_Your assignment:_
Write out every line below again exactly as it stands, skipping each image.

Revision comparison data
- - - - -

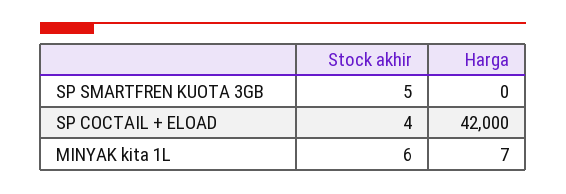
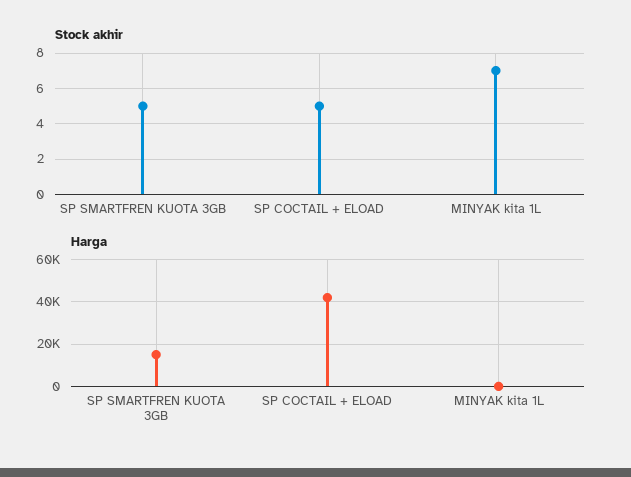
Harga, SP SMARTFREN KUOTA 3GB: 0 -> 15000
Stock akhir, SP COCTAIL + ELOAD: 4 -> 5
Stock akhir, MINYAK kita 1L: 6 -> 7

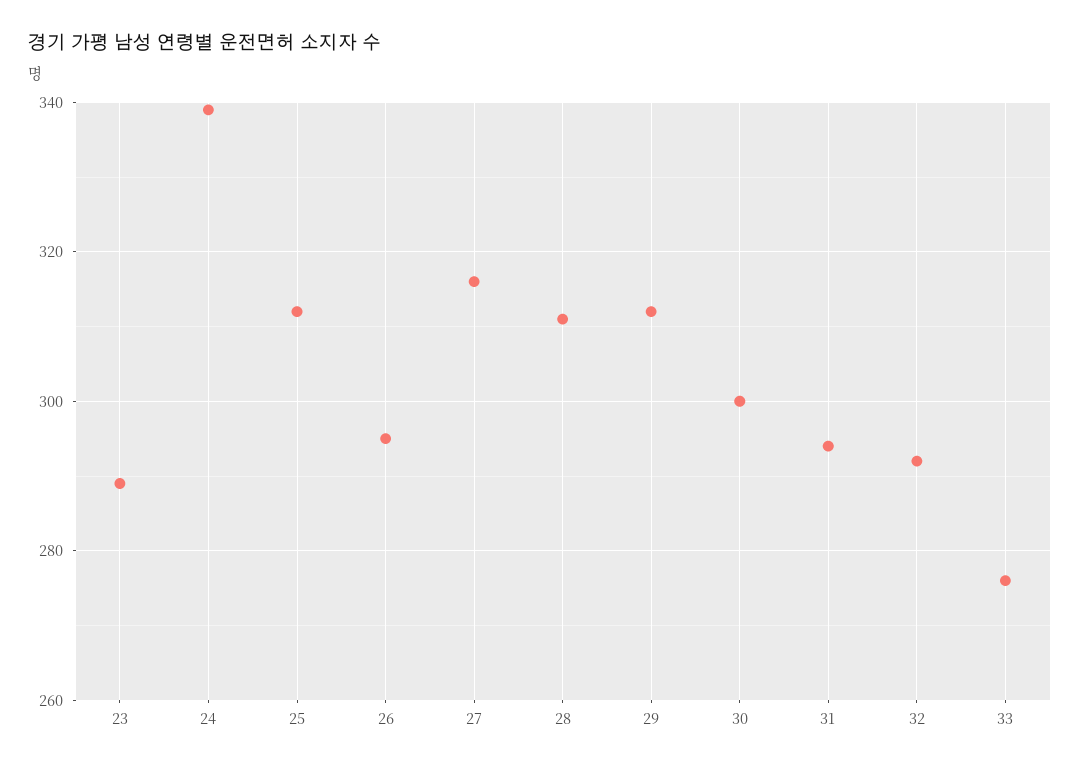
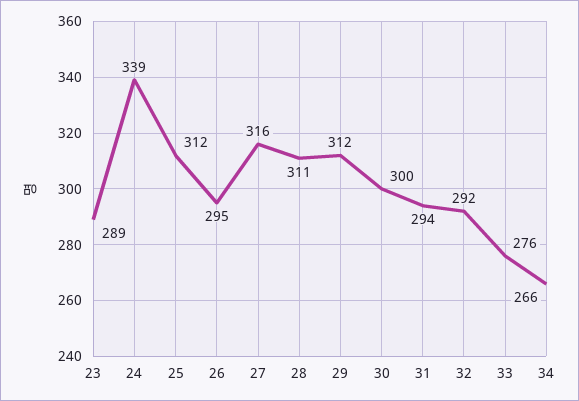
34: none -> 266

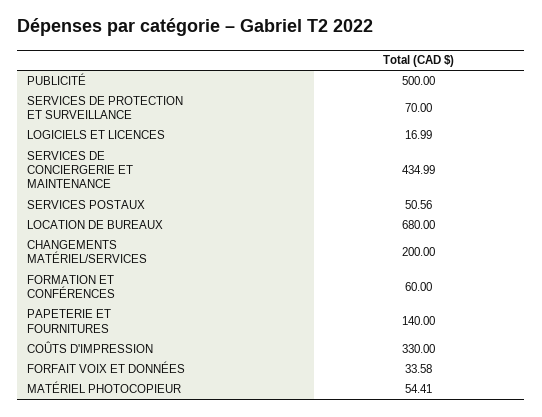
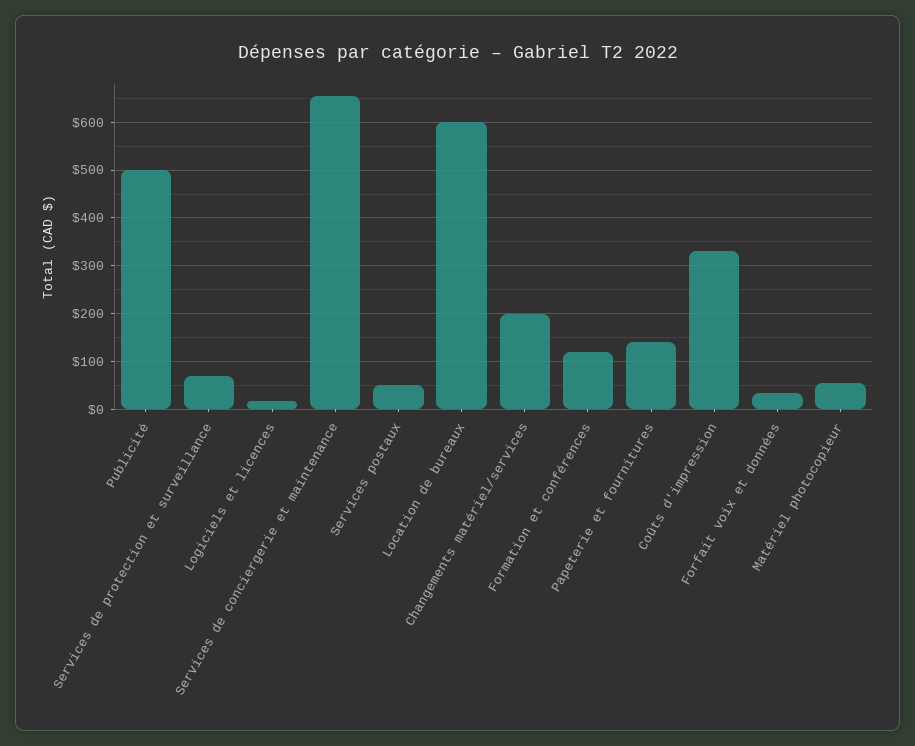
SERVICES DE CONCIERGERIE ET MAINTENANCE: 434.99 -> 660
LOCATION DE BUREAUX: 680 -> 600
FORMATION ET CONFÉRENCES: 60 -> 120

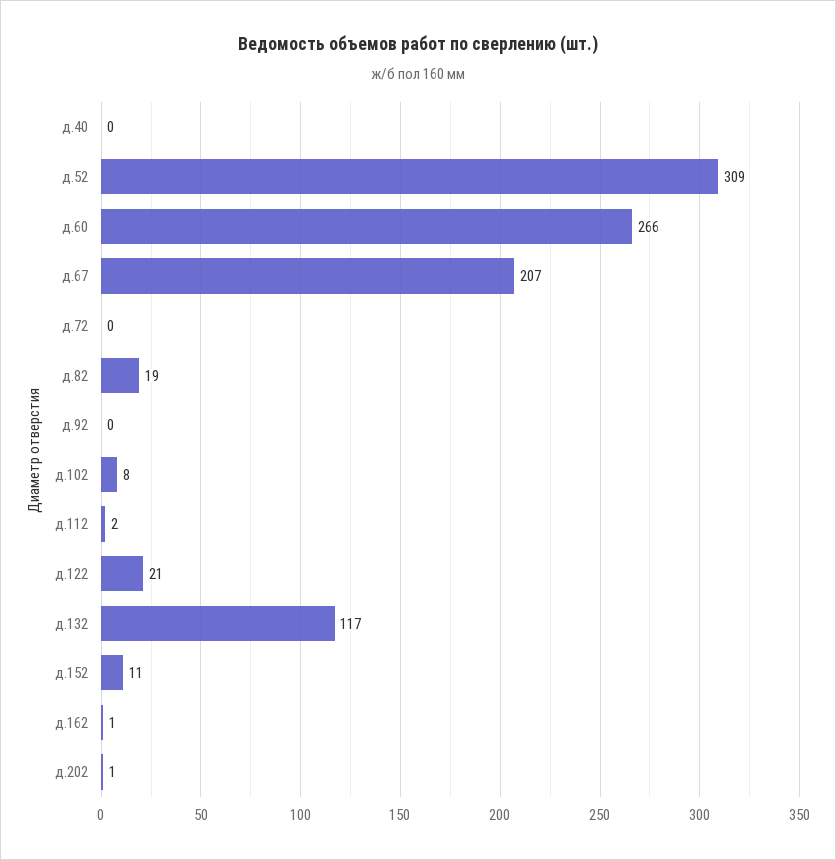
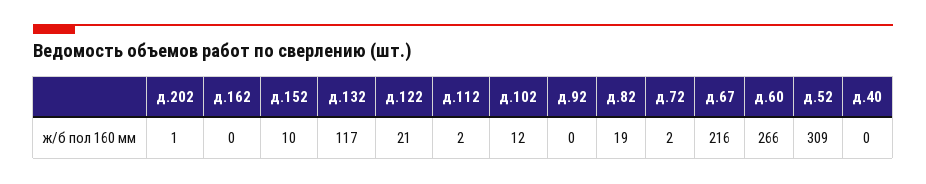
д.67: 207 -> 216
д.72: 0 -> 2
д.102: 8 -> 12
д.152: 11 -> 10
д.162: 1 -> 0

- - - - -

_Problem solution:_
Harga, SP SMARTFREN KUOTA 3GB: 0 -> 15000
Stock akhir, SP COCTAIL + ELOAD: 4 -> 5
Stock akhir, MINYAK kita 1L: 6 -> 7

34: none -> 266

SERVICES DE CONCIERGERIE ET MAINTENANCE: 434.99 -> 660
LOCATION DE BUREAUX: 680 -> 600
FORMATION ET CONFÉRENCES: 60 -> 120

д.67: 207 -> 216
д.72: 0 -> 2
д.102: 8 -> 12
д.152: 11 -> 10
д.162: 1 -> 0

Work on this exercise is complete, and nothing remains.